** Start Page text **
George Graham

Why Would Most Americans Favor a Racist Law?

The graphic flashed on my TV screen and vanished with hardly a word from the commentator. It left me stunned.

Were my eyes deceiving me? Or had I really seen that 51 percent of Americans support the racist Arizona law stating that people who might seem to be illegal immigrants must carry papers proving their legal residency in the U.S. at all times?

If I had seen right, 51 percent approved of the Arizona law, which has triggered protests across the nation (photo above). Only 36 percent think it goes too far. And 9 percent think it doesn’t go far enough.

So America in 2010 is still a racist society?

How can that be? The answer might lie in the ethnic roots of the 300 million-plus people who call themselves Americans. Or more precisely in the 220 million or so who think of themselves as “white” Americans.
** End Page text **
__What you will do__:
1 – In the rows, render the lines as a JSON list of strings, one string per line and omitting blank lines, beginning at the line that contains "scientific name: Fimbristylis vahlii" and ending after the line that contains "country: Tanzania".
2 – Continue the essay on the Arizona immigration law from the point at which it ends.
The essay on the Arizona immigration law and the rows after it are unrelated material.
** Start Exercise input **
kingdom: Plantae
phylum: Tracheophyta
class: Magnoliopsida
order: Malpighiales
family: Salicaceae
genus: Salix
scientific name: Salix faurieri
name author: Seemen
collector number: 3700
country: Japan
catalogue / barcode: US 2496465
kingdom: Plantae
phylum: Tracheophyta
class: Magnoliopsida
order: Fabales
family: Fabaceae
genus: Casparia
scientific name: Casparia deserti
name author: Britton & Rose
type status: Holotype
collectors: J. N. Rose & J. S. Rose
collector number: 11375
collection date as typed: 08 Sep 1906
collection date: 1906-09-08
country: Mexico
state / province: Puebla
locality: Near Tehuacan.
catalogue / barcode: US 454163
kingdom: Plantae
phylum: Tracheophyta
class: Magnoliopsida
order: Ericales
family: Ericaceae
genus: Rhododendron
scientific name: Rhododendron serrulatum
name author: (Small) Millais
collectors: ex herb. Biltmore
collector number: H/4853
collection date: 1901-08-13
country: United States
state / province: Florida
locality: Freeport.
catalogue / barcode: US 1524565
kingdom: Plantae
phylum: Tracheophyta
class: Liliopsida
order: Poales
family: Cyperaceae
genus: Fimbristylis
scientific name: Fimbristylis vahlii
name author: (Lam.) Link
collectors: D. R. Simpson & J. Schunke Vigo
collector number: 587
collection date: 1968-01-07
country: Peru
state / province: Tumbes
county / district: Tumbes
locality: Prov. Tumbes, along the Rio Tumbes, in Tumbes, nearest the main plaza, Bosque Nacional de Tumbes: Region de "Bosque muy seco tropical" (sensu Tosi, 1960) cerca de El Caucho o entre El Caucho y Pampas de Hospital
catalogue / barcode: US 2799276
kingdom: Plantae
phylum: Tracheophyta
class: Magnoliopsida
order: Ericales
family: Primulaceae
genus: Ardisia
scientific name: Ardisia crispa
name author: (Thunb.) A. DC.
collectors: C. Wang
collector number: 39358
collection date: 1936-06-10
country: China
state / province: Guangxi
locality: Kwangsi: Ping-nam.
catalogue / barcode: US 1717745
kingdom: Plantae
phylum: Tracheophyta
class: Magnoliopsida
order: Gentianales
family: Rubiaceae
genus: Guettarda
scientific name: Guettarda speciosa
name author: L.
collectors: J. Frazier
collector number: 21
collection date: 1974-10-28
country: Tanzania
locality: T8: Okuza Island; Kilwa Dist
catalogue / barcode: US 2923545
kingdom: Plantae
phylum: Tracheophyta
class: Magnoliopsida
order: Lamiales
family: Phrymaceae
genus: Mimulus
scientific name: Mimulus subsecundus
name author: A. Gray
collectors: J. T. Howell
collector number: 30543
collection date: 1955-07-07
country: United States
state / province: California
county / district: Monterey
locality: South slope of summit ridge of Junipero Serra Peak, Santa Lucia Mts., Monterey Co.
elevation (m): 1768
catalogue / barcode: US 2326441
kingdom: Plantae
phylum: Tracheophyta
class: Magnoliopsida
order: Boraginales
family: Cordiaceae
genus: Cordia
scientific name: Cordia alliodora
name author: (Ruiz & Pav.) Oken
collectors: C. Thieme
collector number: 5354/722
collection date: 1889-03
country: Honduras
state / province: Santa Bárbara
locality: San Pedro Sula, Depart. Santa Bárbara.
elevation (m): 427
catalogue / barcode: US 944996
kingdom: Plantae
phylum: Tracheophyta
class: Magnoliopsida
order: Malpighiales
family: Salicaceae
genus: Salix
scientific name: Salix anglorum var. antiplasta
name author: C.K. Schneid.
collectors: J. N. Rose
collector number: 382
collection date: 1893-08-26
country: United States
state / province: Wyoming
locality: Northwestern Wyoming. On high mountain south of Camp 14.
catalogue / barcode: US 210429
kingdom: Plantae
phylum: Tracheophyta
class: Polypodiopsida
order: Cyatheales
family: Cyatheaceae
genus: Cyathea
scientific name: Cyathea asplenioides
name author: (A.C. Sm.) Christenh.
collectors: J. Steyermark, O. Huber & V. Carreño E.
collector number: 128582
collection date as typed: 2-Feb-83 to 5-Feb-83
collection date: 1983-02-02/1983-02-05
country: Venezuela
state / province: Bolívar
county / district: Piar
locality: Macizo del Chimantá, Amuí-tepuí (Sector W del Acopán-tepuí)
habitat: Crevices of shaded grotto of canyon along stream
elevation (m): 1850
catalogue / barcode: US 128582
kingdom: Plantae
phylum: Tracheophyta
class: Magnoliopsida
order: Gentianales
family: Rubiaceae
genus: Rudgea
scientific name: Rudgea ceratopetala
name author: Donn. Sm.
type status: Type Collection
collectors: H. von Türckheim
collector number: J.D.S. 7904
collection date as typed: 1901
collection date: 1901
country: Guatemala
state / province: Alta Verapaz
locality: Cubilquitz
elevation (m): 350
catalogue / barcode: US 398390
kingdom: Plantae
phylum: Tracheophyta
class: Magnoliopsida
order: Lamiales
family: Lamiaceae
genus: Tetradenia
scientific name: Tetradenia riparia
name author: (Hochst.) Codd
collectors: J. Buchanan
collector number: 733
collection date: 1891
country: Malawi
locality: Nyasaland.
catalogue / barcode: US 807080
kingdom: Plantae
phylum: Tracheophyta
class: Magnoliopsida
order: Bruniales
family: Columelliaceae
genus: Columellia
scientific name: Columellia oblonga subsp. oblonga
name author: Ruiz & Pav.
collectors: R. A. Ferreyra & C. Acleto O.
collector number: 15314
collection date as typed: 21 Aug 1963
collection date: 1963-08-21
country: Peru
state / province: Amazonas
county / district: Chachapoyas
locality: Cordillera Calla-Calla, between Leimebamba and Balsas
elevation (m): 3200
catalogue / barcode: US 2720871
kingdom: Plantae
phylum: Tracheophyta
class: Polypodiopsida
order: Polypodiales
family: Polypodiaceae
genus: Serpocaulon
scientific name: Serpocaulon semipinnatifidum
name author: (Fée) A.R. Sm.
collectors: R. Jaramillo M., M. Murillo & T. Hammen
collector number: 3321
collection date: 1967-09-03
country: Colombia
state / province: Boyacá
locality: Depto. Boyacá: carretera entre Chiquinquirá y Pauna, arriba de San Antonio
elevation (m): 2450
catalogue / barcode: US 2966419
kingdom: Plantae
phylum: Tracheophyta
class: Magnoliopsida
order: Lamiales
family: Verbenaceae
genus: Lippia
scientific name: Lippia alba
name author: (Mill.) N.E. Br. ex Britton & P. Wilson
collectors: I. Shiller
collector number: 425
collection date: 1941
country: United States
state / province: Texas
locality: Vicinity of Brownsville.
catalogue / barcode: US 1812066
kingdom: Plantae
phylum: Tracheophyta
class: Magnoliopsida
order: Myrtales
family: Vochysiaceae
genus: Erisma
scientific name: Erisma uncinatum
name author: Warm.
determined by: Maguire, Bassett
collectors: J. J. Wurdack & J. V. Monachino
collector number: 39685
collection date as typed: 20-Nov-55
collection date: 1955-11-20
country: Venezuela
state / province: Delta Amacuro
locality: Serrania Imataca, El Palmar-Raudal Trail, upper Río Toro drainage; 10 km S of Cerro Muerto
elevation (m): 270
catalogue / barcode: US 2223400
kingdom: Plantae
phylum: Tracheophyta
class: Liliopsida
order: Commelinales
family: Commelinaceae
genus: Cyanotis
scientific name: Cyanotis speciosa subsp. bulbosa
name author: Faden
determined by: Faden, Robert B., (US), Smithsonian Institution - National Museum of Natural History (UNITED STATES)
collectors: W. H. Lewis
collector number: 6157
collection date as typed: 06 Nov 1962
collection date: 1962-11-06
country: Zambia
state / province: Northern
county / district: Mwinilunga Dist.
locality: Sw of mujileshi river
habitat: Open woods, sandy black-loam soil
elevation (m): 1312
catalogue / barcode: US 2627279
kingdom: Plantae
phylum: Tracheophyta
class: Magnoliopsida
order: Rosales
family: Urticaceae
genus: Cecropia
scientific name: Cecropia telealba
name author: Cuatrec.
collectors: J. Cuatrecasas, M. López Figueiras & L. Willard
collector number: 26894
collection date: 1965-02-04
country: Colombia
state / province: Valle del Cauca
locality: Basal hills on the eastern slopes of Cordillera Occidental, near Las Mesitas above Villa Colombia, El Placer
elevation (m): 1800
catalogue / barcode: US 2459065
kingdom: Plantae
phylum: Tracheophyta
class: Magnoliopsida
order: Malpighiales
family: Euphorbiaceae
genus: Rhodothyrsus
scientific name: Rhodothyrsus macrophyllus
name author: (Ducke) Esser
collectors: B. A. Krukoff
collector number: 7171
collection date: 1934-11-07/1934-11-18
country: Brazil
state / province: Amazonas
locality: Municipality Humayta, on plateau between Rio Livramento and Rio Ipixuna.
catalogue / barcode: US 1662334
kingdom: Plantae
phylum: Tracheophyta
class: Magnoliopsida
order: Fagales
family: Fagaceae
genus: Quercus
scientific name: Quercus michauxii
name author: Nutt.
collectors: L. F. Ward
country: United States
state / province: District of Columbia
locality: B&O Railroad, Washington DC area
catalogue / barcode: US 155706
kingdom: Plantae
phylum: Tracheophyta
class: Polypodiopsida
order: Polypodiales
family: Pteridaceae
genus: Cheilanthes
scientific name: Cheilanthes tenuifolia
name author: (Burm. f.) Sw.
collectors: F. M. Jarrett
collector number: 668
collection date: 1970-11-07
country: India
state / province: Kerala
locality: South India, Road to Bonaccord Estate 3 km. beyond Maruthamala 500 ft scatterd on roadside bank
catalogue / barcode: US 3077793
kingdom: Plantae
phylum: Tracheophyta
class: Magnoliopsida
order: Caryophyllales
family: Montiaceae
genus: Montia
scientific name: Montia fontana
** End Exercise input **
__Outputs for the tasks__:
1 –
[
  "scientific name: Fimbristylis vahlii",
  "name author: (Lam.) Link",
  "collectors: D. R. Simpson & J. Schunke Vigo",
  "collector number: 587",
  "collection date: 1968-01-07",
  "country: Peru",
  "state / province: Tumbes",
  "county / district: Tumbes",
  "locality: Prov. Tumbes, along the Rio Tumbes, in Tumbes, nearest the main plaza, Bosque Nacional de Tumbes: Region de \"Bosque muy seco tropical\" (sensu Tosi, 1960) cerca de El Caucho o entre El Caucho y Pampas de Hospital",
  "catalogue / barcode: US 2799276",
  "kingdom: Plantae",
  "phylum: Tracheophyta",
  "class: Magnoliopsida",
  "order: Ericales",
  "family: Primulaceae",
  "genus: Ardisia",
  "scientific name: Ardisia crispa",
  "name author: (Thunb.) A. DC.",
  "collectors: C. Wang",
  "collector number: 39358",
  "collection date: 1936-06-10",
  "country: China",
  "state / province: Guangxi",
  "locality: Kwangsi: Ping-nam.",
  "catalogue / barcode: US 1717745",
  "kingdom: Plantae",
  "phylum: Tracheophyta",
  "class: Magnoliopsida",
  "order: Gentianales",
  "family: Rubiaceae",
  "genus: Guettarda",
  "scientific name: Guettarda speciosa",
  "name author: L.",
  "collectors: J. Frazier",
  "collector number: 21",
  "collection date: 1974-10-28",
  "country: Tanzania"
]

2 –
According to Wikipedia, German Americans make up 16.5 percent of the U.S. population; Irish Americans account for 11.9 percent; English Americans, 9 percent; Italian Americans, 5.8 percent; Polish Americans, 3.3 percent; French Americans, 3.1 percent; Scottish Americans, 1.9 percent; Dutch Americans, 1.6 percent; Norwegian Americans, 1.5; Swedish Americans, 1.4 ercent, Scotch-Irish Americans, 1.2 percent; Russian Americans, 1.0 percent; and Welsh Americans, 0.7 percent. Those ethnic groups make up 58.9 percent of the “white” population, Wikipedia reports.

Apparently, some Hispanics are also classified as white, although it seems to me that anyone who speaks Spanish- or whose ancestors spoke Spanish – is regarded in America as “Hispanic or Latino,” and to many American politicians that’s definitely non-white.

What about Jews?

A friend who is Jewish told me that when she was a little girl in Miami, she saw signs banning “Jews and dogs.”  Jews were considered non-white by the American majority well into the 1950s and early 1960s. Racially-restrictive covenants and housing laws in America, prior to the late 1940s, targeted African Americans, Asians – and Jews.

Do today’s “white” Jews turn up their noses at the Hispanics? Do they support the discriminatory Arizona law? Some Jews that I know would definitely run the risk of being stopped and asked for papers if they venture into Arizona when the new law comes into effect. Some Italians, too. Southern Europe was once occupied by Moors and the Mideast experienced various migratory tides over the years. The evidence lingers.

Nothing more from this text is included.